Urging our nation's leaders to end hunger
 

Cost of Living

Much to my surprise, I did manage to get some fresh food when I went shopping for the Food Stamp Challenge, but only a limited amount.  I have a half-gallon of skim milk, and I now realize that if I was truly on a budget--and sustenance was a major issue--I would have gotten 2% or whole milk because there are more calories in it.  Here is a list including all the rest of food I purchased, coming out to an even $30.79:

Lentils, rice, pasta, tomato sauce, oatmeal, ½ gallon of skim milk, 1 head of lettuce, carrots, 2 green peppers, 4 ½ pounds of apples, 2 lbs of frozen broccoli, 1 loaf of whole wheat bread, and peanut butter.

While making some peanut lentils with rice, I was talking about the Food Stamp Challenge with some house mates and the point was made to me that living on a budget like this can be particularly hard due to the lack of food variety.  To eat on this budget long term would mean a lot of lentils, rice, and pasta.  I know that I would tire of it very quickly.

Another difficulty of cooking on a limited budget is time.  If a single parent had to cook on this budget with all the activities of work and kids and school, finding the time to cook cheaply would be much more difficult.  Many quick instant meals are available, so it makes sense that so many families live on instant meals and carry-out dinners.  

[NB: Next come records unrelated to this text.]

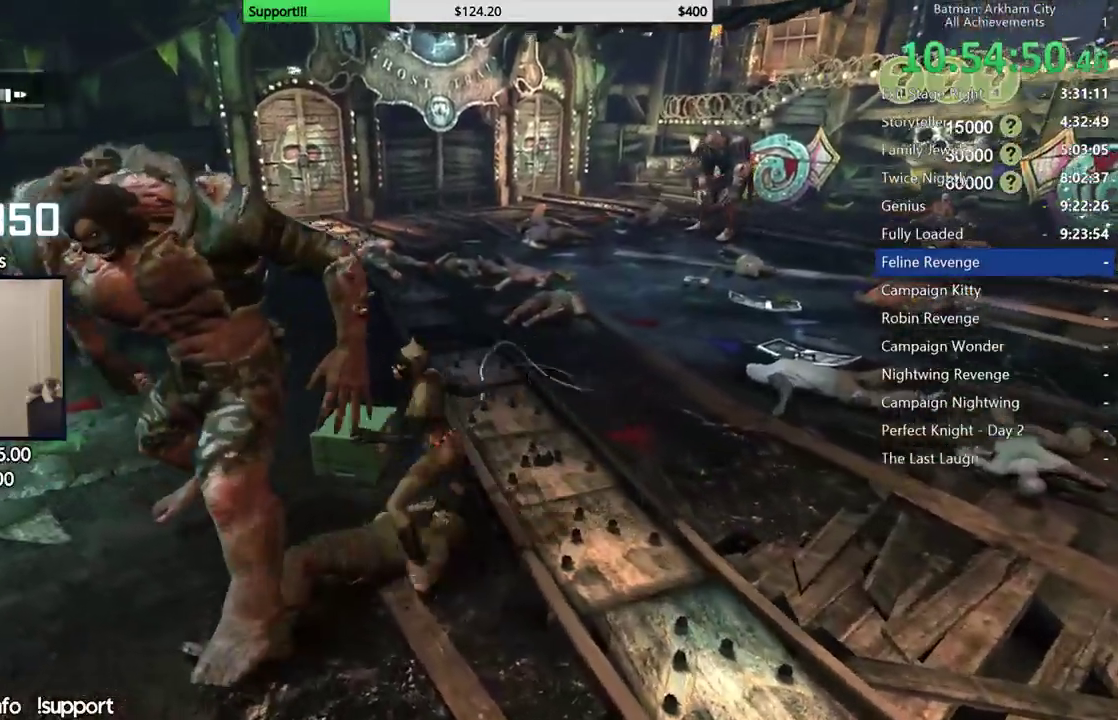
{"dt_ms": 500, "buttons": ["B"], "left_stick": "left", "right_stick": "center", "button_events": [[33, "B", "up"], [117, "B", "down"], [200, "B", "up"], [283, "B", "down"], [367, "B", "up"], [433, "B", "down"]]}
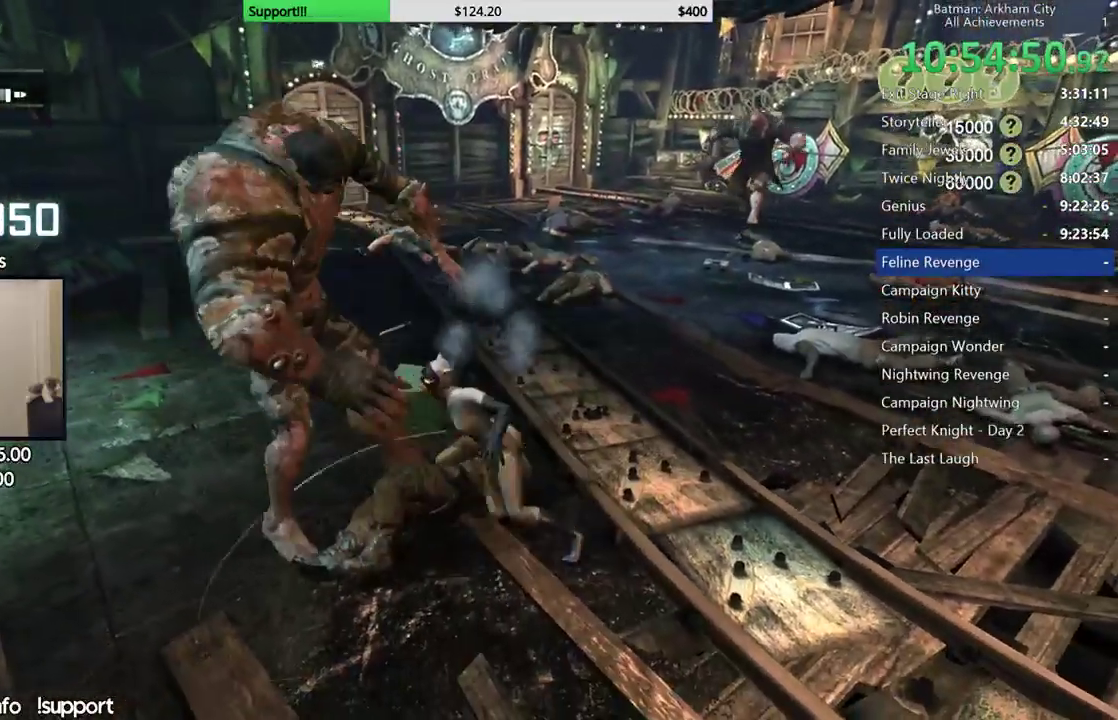
{"dt_ms": 500, "buttons": [], "left_stick": "left", "right_stick": "center", "button_events": [[17, "B", "up"], [83, "B", "down"], [167, "B", "up"], [250, "B", "down"], [333, "B", "up"], [417, "B", "down"], [483, "B", "up"]]}
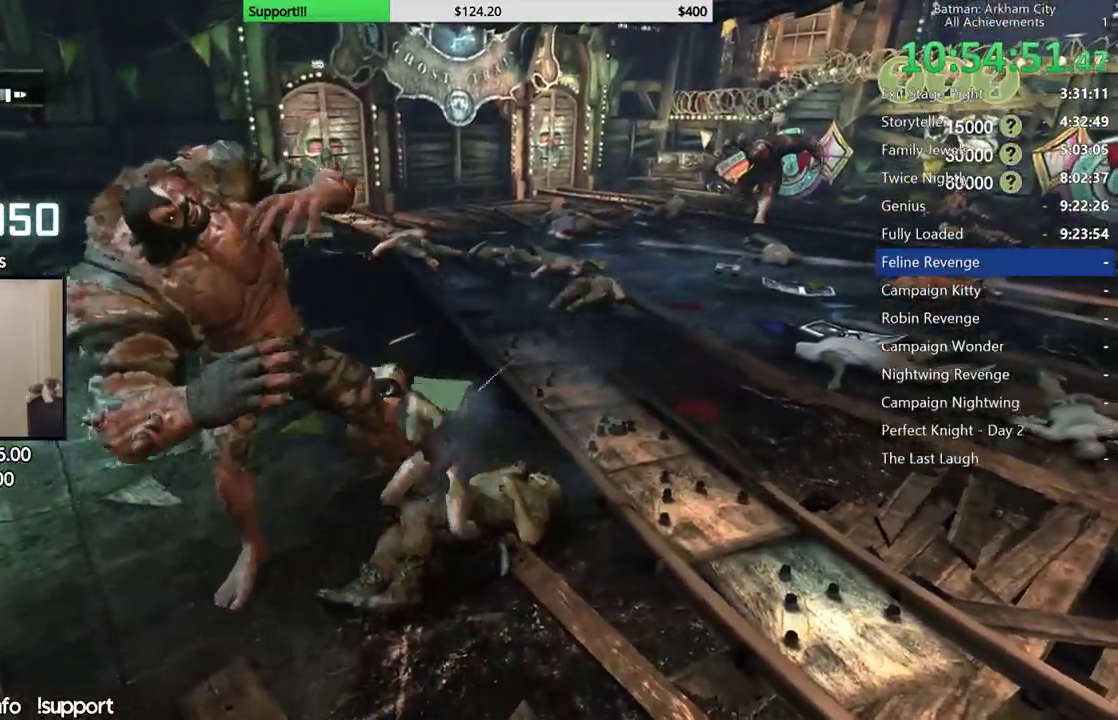
{"dt_ms": 500, "buttons": [], "left_stick": "center", "right_stick": "right", "button_events": []}
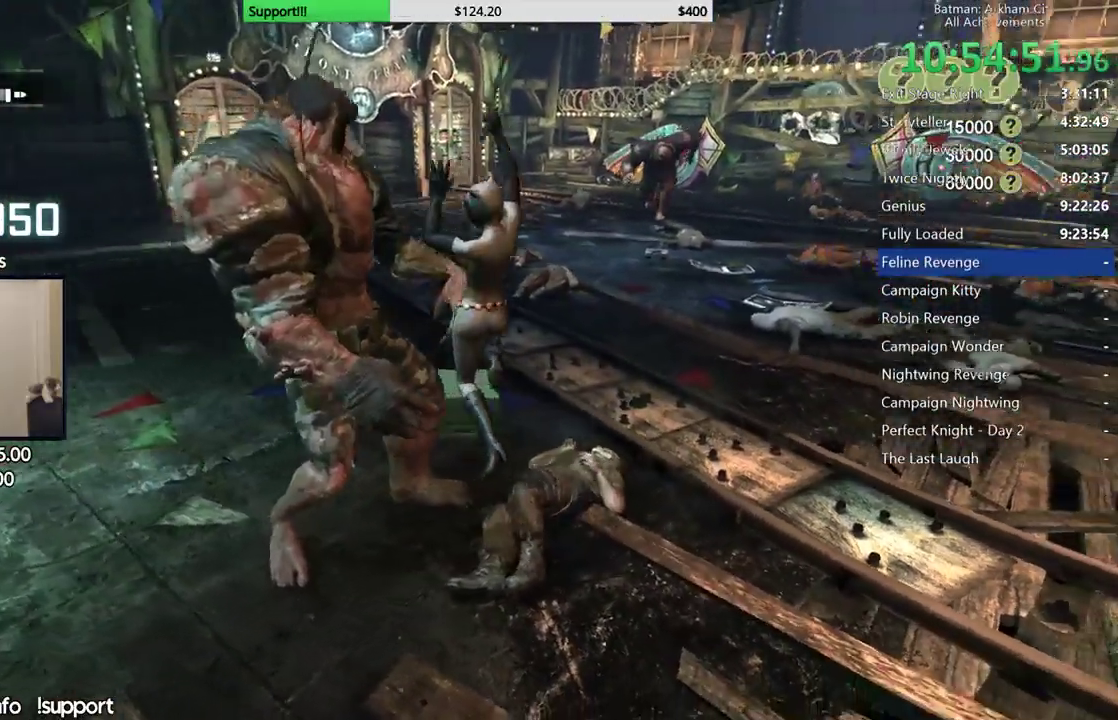
{"dt_ms": 500, "buttons": [], "left_stick": "right", "right_stick": "center", "button_events": []}
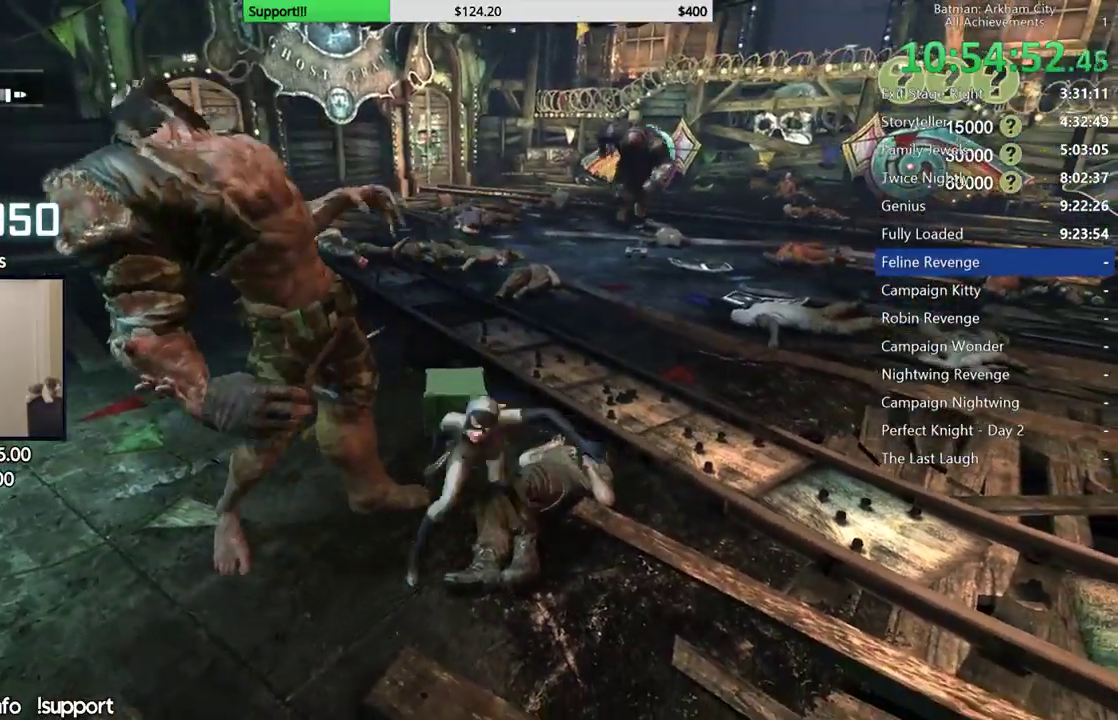
{"dt_ms": 500, "buttons": [], "left_stick": "right", "right_stick": "center", "button_events": []}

Making ends meet with SNAP benefits has become much easier this year due to the economic stimulus put in place after the recent recession, but that won’t last forever.  The boost from the stimulus is a short term thing, and within a number of years inflation will catch up and, like pre-stimulus times, SNAP benefits will again reach their former level of inadequacy.  It blows my mind that after all of this time those in power have not fixed such a relatively simple thing.  When compared to the United States defense spending, increasing the benefits to hungry people on the SNAP program should be easy, simple, and plainly the right thing to do.  Simply increase the monetary flow to the people who need it most. 

Hopefully someday soon things will change.